Les Français, a-t-elle développé, ne veulent ni "chèques" ni "tickets de rationnement", déplorant "400.000 pauvres" supplémentaires depuis 2017 et le développement d'une économie "ubérisée" avec des "emplois à très bas coût, très précaires".

"Assumant" les 600 milliards d'euros de la "dette Covid", Emmanuel Macron s'est attaché en retour à souligner les inconnues du financement du programme du Rassemblement national, notamment sur les retraites, les impôts ou l'énergie. "Ce n'est pas Gérard Majax ce soir", a-t-il lancé.

"GUERRE CIVILE"

Les échanges se sont raidis sur le chapitre international.

A l'évocation du conflit ukrainien, le président sortant a accusé Marine Le Pen d'être à la solde de Vladimir Poutine, ravivant la controverse sur le prêt contracté en 2014 auprès d'une banque russe par son parti, l'ex-Front national.
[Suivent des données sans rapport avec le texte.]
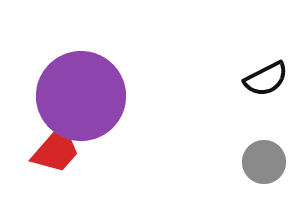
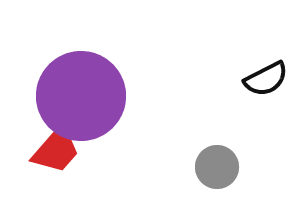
gray circle: moved 47 px left, 5 px down
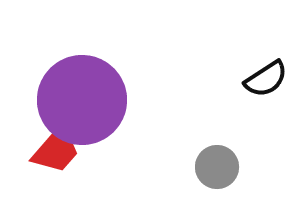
black semicircle: rotated 6 degrees counterclockwise
purple circle: moved 1 px right, 4 px down
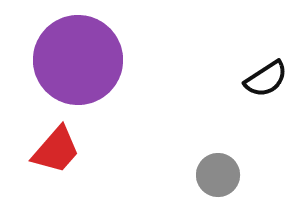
purple circle: moved 4 px left, 40 px up
gray circle: moved 1 px right, 8 px down
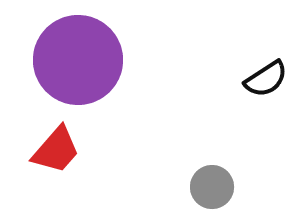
gray circle: moved 6 px left, 12 px down
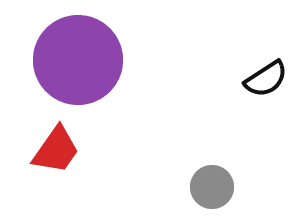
red trapezoid: rotated 6 degrees counterclockwise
"Vous ne parlez pas à d'autres dirigeants, vous parlez à votre banquier quand vous parlez de la Russie, c'est ça le problème", a-t-il lancé.

Alors que Marine Le Pen a retiré de son programme un projet de "Frexit", la sortie de la France de l'Union européenne qu'elle proposait en 2017, Emmanuel Macron l'a accusée de vouloir oeuvrer à la même issue, mais de manière déguisée.

"Ce que vous décrivez, ça ressemble à une bande à part", a-t-il dit au moment où son adversaire plaidait pour une "Europe des nations". "Vous mentez sur la marchandise", a-t-il ajouté.

La tension a été palpable également sur l'écologie, dont Emmanuel Macron a affirmé la primauté afin de capter une partie de l'électorat de gauche. "Vous êtes le pire de l'écologie punitive", a asséné Marine Le Pen, réfutant tout climatoscepticisme face à un "climatohypocrite".

La confrontation a atteint son paroxysme en fin de débat lorsque Marine Le Pen a défendu son projet controversé d'interdire le port du voile islamique dans l'espace public, par l'entremise d'"une loi de défense de la liberté", une loi "contre l'idéologie islamiste".

"Vous ne vivez que de la peur et du ressentiment", a jugé Emmanuel Macron, s'inquiétant d'une mesure "très grave", "une trahison de ce qu'est l'esprit français et la République".

"Vous allez créer la guerre civile", a-t-il estimé.